Working With Ranchers to Restore Rangelands

A new tool for improving bird habitat on millions of acres

Ferruginous Hawk nesting on Rockin' 7 Ranch, certified by Audubon's Conservation Ranching Initiative. Photo: Evan Barrientos/Audubon Rockies

Conservation Ranching Initiative

Due to widespread habitat loss, grassland birds have recently declined more than any other bird group on the continent, some species by as much as 80 percent. Because the majority breed on private land, working with ranchers is our best hope for conserving them. Through our Conservation Ranching Initiative, Audubon is partnering with ranchers to implement bird-friendly management on millions of acres. Ranches that meet our protocols receive an Audubon certification, which can help garner a premium price. The result: consumers have a way to support bird-friendly ranches, ranchers stay in business, and birds’ habitat is restored and conserved.

Creating a New Monitoring Tool

Years ago, when Audubon Rockies Executive Director Alison Holloran was helping form Audubon's Conservation Ranching Initiative, she knew that it wouldn’t be enough just to certify ranches and advise their management practices. In order to know if Audubon were actually helping birds, we would need to monitor the ecological changes on the ground. This year, Holloran and other Audubon staff created a tool that greatly advances our ability to understand those changes.

Audubon’s Bird Friendliness Index, published last October in a peer-reviewed journal, provides an invaluable way to assess bird communities on ranches. “It’s not enough to just count the birds on a ranch,” said Holloran. “We need to know what’s happening on the landscape around those birds.” With the index, we can now do so.

The index helps Audubon understand whether changes in a bird community were caused by the direct impacts of our management, or by things beyond our control, like development on the surrounding landscape. By revealing our direct impacts, we’ll be able to better adjust our management recommendations to benefit birds.

The index builds off of Audubon Rockies’ already robust ranch monitoring protocols. In 2020, we completed bird, vegetation, and soil monitoring on 14 ranches in three states.

Why monitor things besides birds? “Ultimately, we’re trying to create a variety of habitats in different areas of a ranch so that the most species can use it,” said Dusty Downey, conservation ranching lead for Audubon Rockies. “We have a fairly good idea of what our focal bird species need, but unless you measure their habitat, you don’t know if you’re really helping them.” Soil and vegetation are two of the most fundamental components of habitat health.

This year, our monitoring efforts yielded two interesting recommendations. “On one ranch, soil monitoring showed that they could graze at a significantly higher density without compromising the root systems,” said Downey. “They actually needed to graze more heavily to break up some of the compaction in the topsoil to allow for more water to sink in, which is critical during dry years.”

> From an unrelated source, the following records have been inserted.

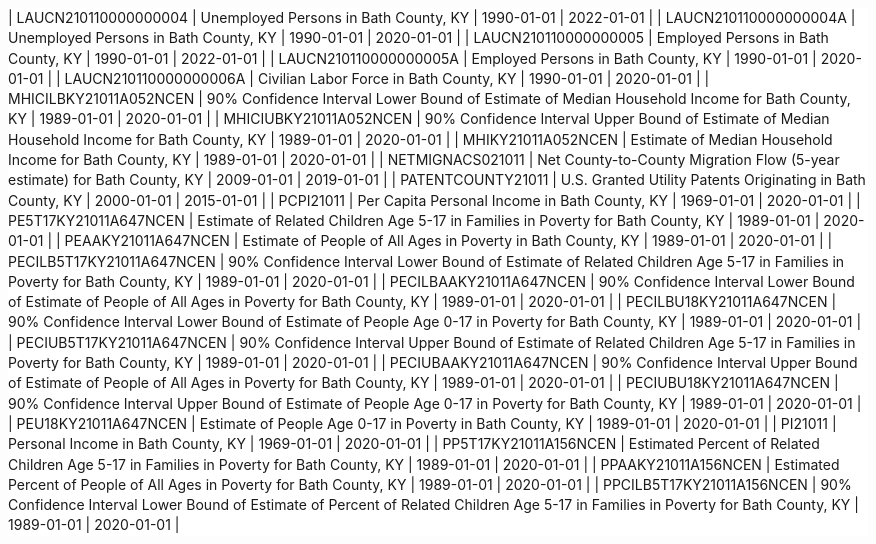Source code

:| LAUCN210110000000004      | Unemployed Persons in Bath County, KY                                                                                                                                    | 1990-01-01          | 2022-01-01        |
| LAUCN210110000000004A     | Unemployed Persons in Bath County, KY                                                                                                                                    | 1990-01-01          | 2020-01-01        |
| LAUCN210110000000005      | Employed Persons in Bath County, KY                                                                                                                                      | 1990-01-01          | 2022-01-01        |
| LAUCN210110000000005A     | Employed Persons in Bath County, KY                                                                                                                                      | 1990-01-01          | 2020-01-01        |
| LAUCN210110000000006A     | Civilian Labor Force in Bath County, KY                                                                                                                                  | 1990-01-01          | 2020-01-01        |
| MHICILBKY21011A052NCEN    | 90% Confidence Interval Lower Bound of Estimate of Median Household Income for Bath County, KY                                                                           | 1989-01-01          | 2020-01-01        |
| MHICIUBKY21011A052NCEN    | 90% Confidence Interval Upper Bound of Estimate of Median Household Income for Bath County, KY                                                                           | 1989-01-01          | 2020-01-01        |
| MHIKY21011A052NCEN        | Estimate of Median Household Income for Bath County, KY                                                                                                                  | 1989-01-01          | 2020-01-01        |
| NETMIGNACS021011          | Net County-to-County Migration Flow (5-year estimate) for Bath County, KY                                                                                                | 2009-01-01          | 2019-01-01        |
| PATENTCOUNTY21011         | U.S. Granted Utility Patents Originating in Bath County, KY                                                                                                              | 2000-01-01          | 2015-01-01        |
| PCPI21011                 | Per Capita Personal Income in Bath County, KY                                                                                                                            | 1969-01-01          | 2020-01-01        |
| PE5T17KY21011A647NCEN     | Estimate of Related Children Age 5-17 in Families in Poverty for Bath County, KY                                                                                         | 1989-01-01          | 2020-01-01        |
| PEAAKY21011A647NCEN       | Estimate of People of All Ages in Poverty in Bath County, KY                                                                                                             | 1989-01-01          | 2020-01-01        |
| PECILB5T17KY21011A647NCEN | 90% Confidence Interval Lower Bound of Estimate of Related Children Age 5-17 in Families in Poverty for Bath County, KY                                                  | 1989-01-01          | 2020-01-01        |
| PECILBAAKY21011A647NCEN   | 90% Confidence Interval Lower Bound of Estimate of People of All Ages in Poverty for Bath County, KY                                                                     | 1989-01-01          | 2020-01-01        |
| PECILBU18KY21011A647NCEN  | 90% Confidence Interval Lower Bound of Estimate of People Age 0-17 in Poverty for Bath County, KY                                                                        | 1989-01-01          | 2020-01-01        |
| PECIUB5T17KY21011A647NCEN | 90% Confidence Interval Upper Bound of Estimate of Related Children Age 5-17 in Families in Poverty for Bath County, KY                                                  | 1989-01-01          | 2020-01-01        |
| PECIUBAAKY21011A647NCEN   | 90% Confidence Interval Upper Bound of Estimate of People of All Ages in Poverty for Bath County, KY                                                                     | 1989-01-01          | 2020-01-01        |
| PECIUBU18KY21011A647NCEN  | 90% Confidence Interval Upper Bound of Estimate of People Age 0-17 in Poverty for Bath County, KY                                                                        | 1989-01-01          | 2020-01-01        |
| PEU18KY21011A647NCEN      | Estimate of People Age 0-17 in Poverty in Bath County, KY                                                                                                                | 1989-01-01          | 2020-01-01        |
| PI21011                   | Personal Income in Bath County, KY                                                                                                                                       | 1969-01-01          | 2020-01-01        |
| PP5T17KY21011A156NCEN     | Estimated Percent of Related Children Age 5-17 in Families in Poverty for Bath County, KY                                                                                | 1989-01-01          | 2020-01-01        |
| PPAAKY21011A156NCEN       | Estimated Percent of People of All Ages in Poverty for Bath County, KY                                                                                                   | 1989-01-01          | 2020-01-01        |
| PPCILB5T17KY21011A156NCEN | 90% Confidence Interval Lower Bound of Estimate of Percent of Related Children Age 5-17 in Families in Poverty for Bath County, KY                                       | 1989-01-01          | 2020-01-01        |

“On another ranch, we learned that we needed to do the opposite. We were probably taking too much of the early spring growth every year. So we need to take the cows to a different pasture to do calving so that the vegetation gets back to where it needs to be.”

Insights like these, applied to millions of acres, are how Audubon’s Conservation Ranching Initiative is making a real difference for an overlooked and threatened group of birds.